How to submit your code to Spark:
• Go to project root folder
• Run sbt clean assembly. You may need to install sbt in order to run this command.
• Find the packaged jar in “./target/scala-2.11/Map-Reduce-Apache-Sedona-assembly-0.1.jar”
• Now, you can run the jar on Spark with spark-submit command. If you already have set up the
Hadoop and Spark test environment, you should be able to run the spark-submit command from
your command line. Submit the jar to Spark using Spark command “./bin/spark-submit”. A pseudo
code example: ./bin/spark-submit PATH_TO_JAR_Map-Reduce-Apache-Sedona-assembly-0.1.jar
output mapreduce PATH_TO_points.csv PATH_TO_rectangles.csv
How to debug your code in IDE:
• Use IntelliJ Idea with Scala plug-in or any other Scala IDE.
• In some cases, you may need to go to “build.sbt” file and change % “provided” to % “compile” in
order to debug your code in IDE
• Run your code in IDE
• You must revert Step 2 and 3 above and recompile your code before use spark-submit!!!
• You should submit a .zip file containing two sub folders: Part-A and Part-B. Folder Part-A should
only have the file Assignment2-Interface.py Folder Part-B contains 1) jar file Map-Reduce-ApacheSedona-assembly-0.1.jar and 2) Apache Sedona project Map-Reduce-Apache-Sedona.

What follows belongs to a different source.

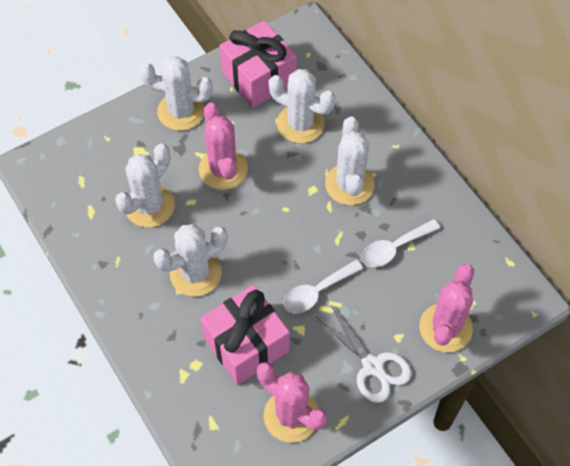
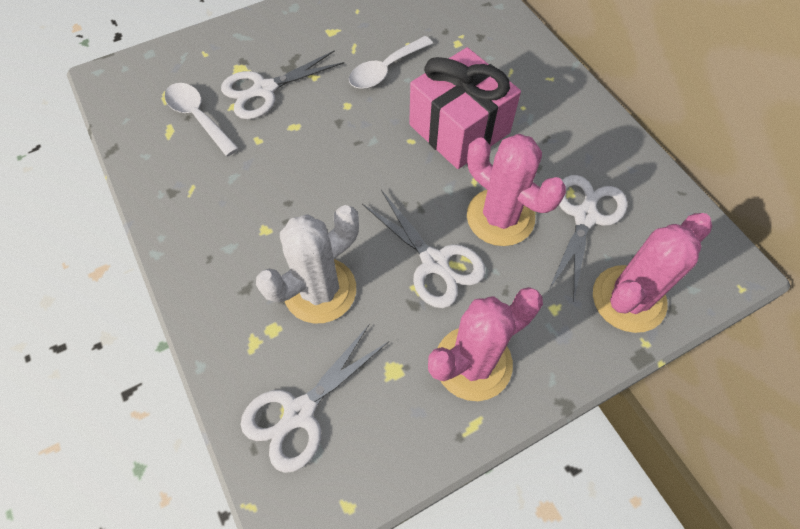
pink gift: 2 -> 1
white cactus: 5 -> 1
white scissors: 1 -> 4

Don’t put the
datasets inside your zip file. Once you compile the Apache Sedona project, two target folders are
generated. One inside the root folder of the project and another one inside the project subfolder. Delete
both target folders since you are submitting the generated jar separately.
• You need to make sure your Part-B code can be compiled by entering sbt clean assembly command.
We will run the compiled jar on our cluster directly using “spark-submit” with parameters. If your
code cannot compile and run, you will not receive any points.
• Please do not change the table name and its structure as provided in the assignment to keep it consistent.
• Please make sure that there is no syntax or other errors in your submission. In case of any syntax error, 0
marks will be given.
• For any case of doubt in the assignment, please make use of office hours and discussion board. Individual
emails would not be entertained.
• Use PostgreSQL DBMS only. Use the version >= 13.